LGBT advocates quickly denounced the move.
“There is simply no way to spin it, the Trump-Pence Administration is going all in on its discriminatory, unconstitutional and despicable ban on transgender troops,” Human Rights Campaign president Chad Griffin said in a statement.
“Donald Trump and Mike Pence are pushing their extreme anti-transgender prejudices onto the military over the overwhelming objections of bipartisan officials, national security leaders and the American public,” Griffin added.
“The Trump-Pence administration’s continued insistence on targeting our military families for discrimination is appalling, reckless, and unpatriotic,” added American Military Partner Association president Ashley Broadway-Mack.

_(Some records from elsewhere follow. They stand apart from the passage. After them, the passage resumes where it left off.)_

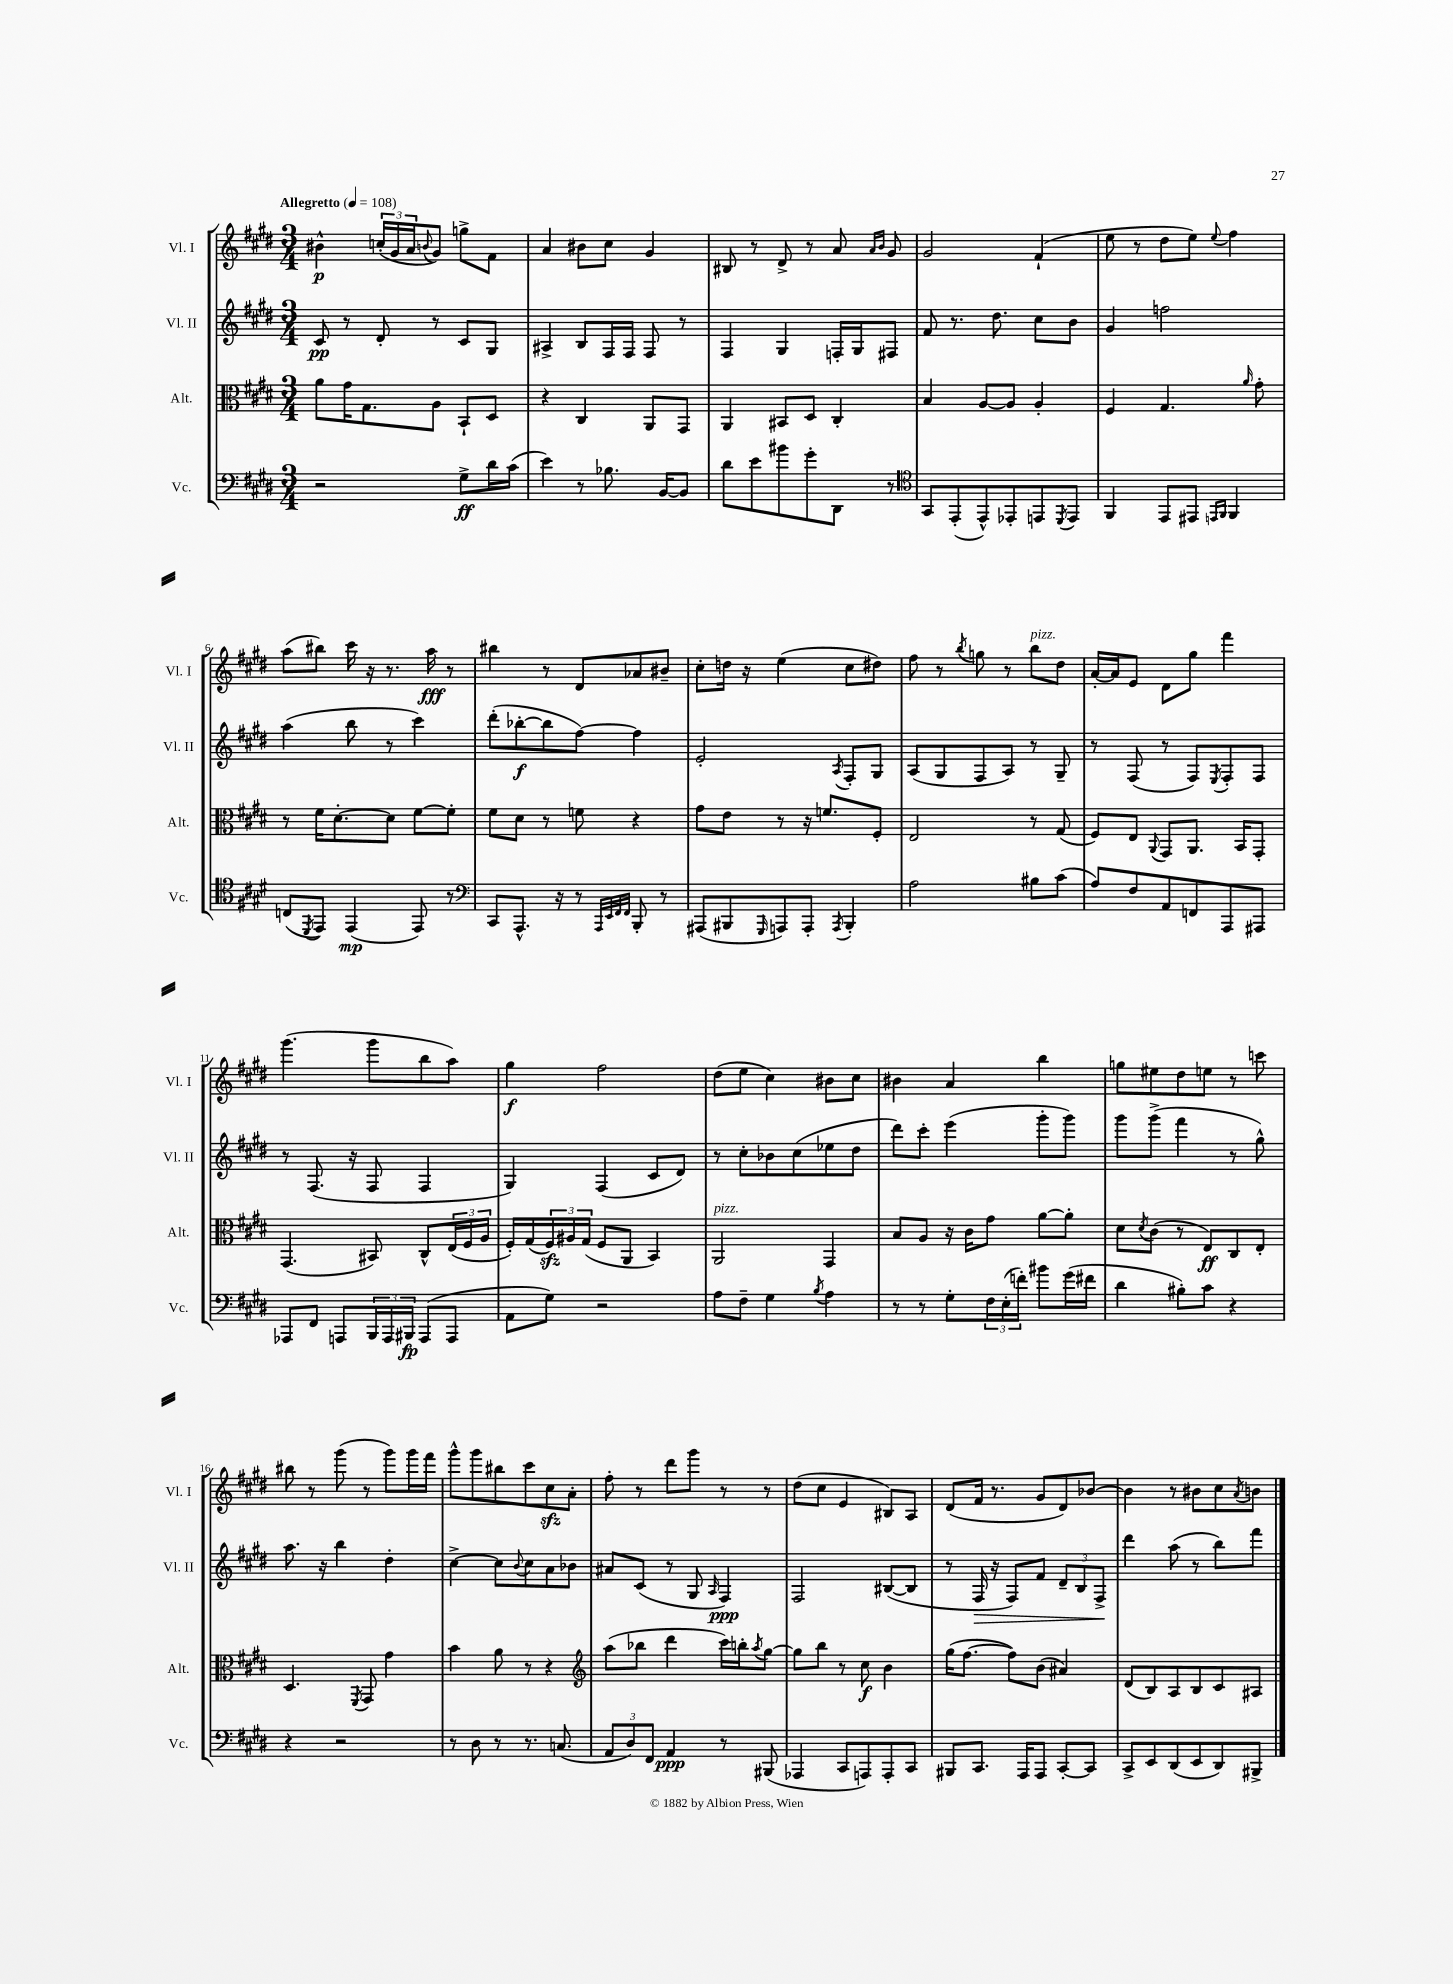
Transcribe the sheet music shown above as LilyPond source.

<<
\new StaffGroup <<
\new Staff = "s0" \with { instrumentName = "Vl. I" shortInstrumentName = "Vl. I" } {
    \clef treble \key e \major \numericTimeSignature \time 3/4 \tempo "Allegretto" 4 = 108
    bis'4-^\p \tuplet 3/2 { c''16-.( gis'16 a'16 } \appoggiatura { b'8 } gis'8) g''8-> fis'8 |
    a'4 bis'8 cis''8 gis'4 |
    bis8 r8 dis'8-> r8 a'8 \grace { a'16 b'16 } gis'8 |
    gis'2 fis'4-!( |
    e''8 r8 dis''8 e''8) \appoggiatura { e''8 } fis''4 |
    a''8( bis''8) cis'''16 r16 r8. a''16\fff r8 |
    bis''4 r8 dis'8 aes'8 bis'8-- |
    cis''8-. d''16 r16 e''4( cis''8 dis''8) |
    fis''8 r8 \acciaccatura { b''8 } g''8 r8 b''8^\markup { \italic "pizz." } dis''8 |
    a'16~-. a'16 e'8 dis'8 gis''8 fis'''4 |
    gis'''4.( gis'''8 b''8 a''8) |
    gis''4\f fis''2 |
    dis''8( e''8 cis''4) bis'8 cis''8 |
    bis'4 a'4 b''4 |
    g''8 eis''8 dis''8 e''8 r8 c'''8 |
    bis''8 r8 gis'''8( r8 gis'''8) gis'''16 fis'''16 |
    gis'''8-^ gis'''8 bis''8 cis'''8 cis''8\sfz a'8-. |
    fis''8-. r8 dis'''8 gis'''8 r8 r8 |
    dis''8( cis''8 e'4 bis8) a8 |
    dis'8( fis'16 r8. gis'8 dis'8) bes'8~ |
    bes'4 r8 bis'8 cis''8 \acciaccatura { a'8 } b'8 \bar "|." |
}
\new Staff = "s1" \with { instrumentName = "Vl. II" shortInstrumentName = "Vl. II" } {
    \clef treble \key e \major \numericTimeSignature \time 3/4
    cis'8\pp r8 dis'8-. r8 cis'8 gis8 |
    ais4-> b8 fis16 fis16 fis8 r8 |
    fis4 gis4 f16-. gis16 fis8 |
    fis'8 r8. dis''8. cis''8 b'8 |
    gis'4 f''2 |
    a''4( b''8 r8 cis'''4) |
    dis'''8-.( bes''8~-.\f bes''8 fis''8~) fis''4 |
    e'2-. \acciaccatura { a8 } fis8-. gis8 |
    a8( gis8 fis8 a8) r8 gis8-- |
    r8 fis8( r8 fis8) \acciaccatura { e8 } fis8-. fis8 |
    r8 fis8.( r16 fis8 fis4 |
    gis4) fis4( cis'8 dis'8) |
    r8 cis''8-. bes'8 cis''8( ees''8 dis''8 |
    dis'''8) cis'''8-. e'''4( gis'''8-. gis'''8) |
    gis'''8 gis'''8->( fis'''4 r8 gis''8-^) |
    a''8. r16 b''4 dis''4-. |
    cis''4~-> cis''8 \appoggiatura { b'8 } cis''8 a'8 bes'8 |
    ais'8 cis'8( r8 gis8 \grace { a16 } fis4\ppp) |
    fis2 bis8~( bis8 |
    r8 fis16\> r16 fis8) fis'8 \tuplet 3/2 { dis'8-- b8 fis8->\! } |
    dis'''4 a''8( r8 b''8) fis'''8 \bar "|." |
}
\new Staff = "s2" \with { instrumentName = "Alt." shortInstrumentName = "Alt." } {
    \clef alto \key e \major \numericTimeSignature \time 3/4
    a'8 gis'16 gis8. a8 b,8-! dis8 |
    r4 cis4 a,8 gis,8 |
    a,4 bis,8 dis8 cis4-. |
    b4 a8~ a8 a4-. |
    fis4 gis4. \grace { a'16 } gis'8-. |
    r8 fis'16 dis'8.~-. dis'8 fis'8~ fis'8-. |
    fis'8 dis'8 r8 f'8 r4 |
    gis'8 e'8 r8 r16 f'8. fis8-. |
    e2 r8 gis8( |
    fis8) e8 \appoggiatura { a,8 } gis,8 a,8. b,16 gis,8-. |
    gis,4.( bis,8) cis8-^ \tuplet 3/2 { e16( fis16 a16 } |
    fis16-.) gis16( \tuplet 3/2 { fis16\sfz) ais16 gis16( } fis8 a,8 b,4) |
    a,2^\markup { \italic "pizz." } gis,4 |
    b8 a8 r16 cis'16 gis'8 a'8~ a'8-. |
    dis'8 \acciaccatura { dis'8 } cis'8( r8 e8\ff) cis8 e8-. |
    dis4. \acciaccatura { fis,8 } gis,8 gis'4 |
    b'4 a'8 r8 r4 |
    \clef treble a''8( bes''8 dis'''4 cis'''16) b''16-. \acciaccatura { a''8 } gis''8~ |
    gis''8 b''8 r8 cis''8\f b'4 |
    gis''16( fis''8.~ fis''8) b'8( ais'4) |
    dis'8( b8) a8 b8 cis'8 ais8 \bar "|." |
}
\new Staff = "s3" \with { instrumentName = "Vc." shortInstrumentName = "Vc." } {
    \clef bass \key e \major \numericTimeSignature \time 3/4
    r2 gis8->\ff dis'16 cis'16( |
    e'4) r8 bes8. b,16~ b,8 |
    dis'8 e'8 bis'8 gis'8-. dis,8 r8 |
    \clef tenor gis,8 e,8-.( e,8-^) ees,8-. e,8 \acciaccatura { dis,8 } e,8 |
    fis,4 e,8 eis,8 \grace { e,16 fis,16 } fis,4 |
    c8( \acciaccatura { dis,8 } e,8) e,4\mp( e,8) r8 |
    \clef bass cis,8 a,,8.-^ r16 r8 \grace { a,,32 e,32 fis,32 fis,32 } b,,8-. r8 |
    ais,,8( bis,,8 \grace { gis,,16 } a,,8) a,,8-. \acciaccatura { a,,8 } bis,,4-. |
    a2 bis8 cis'8( |
    a8) fis8 a,8 f,8 a,,8 ais,,8 |
    aes,,8 fis,8 a,,8 \tuplet 3/2 { b,,16 a,,16 bis,,16\fp } a,,8( a,,8 |
    a,8 gis8) r2 |
    a8 fis8-- gis4 \acciaccatura { b8 } a4 |
    r8 r8 gis8-. \tuplet 3/2 { fis16 e16-.( f'16-.) } bis'8 gis'16( fis'16 |
    dis'4 bis8-.) cis'8 r4 |
    r4 r2 |
    r8 dis8 r8 r8. c8.( |
    \tuplet 3/2 { a,8 dis8) fis,8 } a,4\ppp r8 bis,,8( |
    aes,,4 cis,8 a,,8) a,,8-. cis,8 |
    bis,,8 cis,8. a,,16 a,,8 cis,8~-. cis,8 |
    cis,8-> e,8 dis,8( e,8 dis,8) bis,,8-> \bar "|." |
}
>>
>>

The Palm Center, a group that promotes the study of LGBT people in the military, accused the Pentagon of having “distorted the science on transgender health to prop up irrational and legally untenable discrimination that will erode military readiness.”
“There is no evidence to support a policy that bars from military service patriotic Americans who are medically fit and able to deploy. Our troops and our nation deserve better,” the group said.
Trump first called for a ban on transgender troops in a series of tweets last summer, and followed up in August by issuing a memo banning transgender people from enlisting.
The ban has since been battled over in court, with Mattis in February giving Trump a final recommendation. It was expected that he would recommend Trump allow transgender troops to remain in the military.
A Pentagon spokesman declined to comment on Mattis’s recommendation in February, only confirming that the Defense chief had advised the president on the subject.
Several federal courts blocked Trump’s initial ban, with one ruling in November that the military would be forced to resume accepting transgender recruits starting this year.
In February, the Pentagon confirmed that one transgender recruit had joined a branch of the military after passing all tests including medical, the first such recruit to join since the ban was issued.
It’s unclear what Trump’s decision will mean for that unnamed recruit and the estimated thousands of other transgender Americans currently serving active duty in the military.
While the exact number of transgender individuals in active duty service is unknown, a 2016 Rand Corporation study commissioned by the Pentagon estimated the number to be anywhere from 1,320 and 6,630, with 830 to 4,160 others serving in the reserves.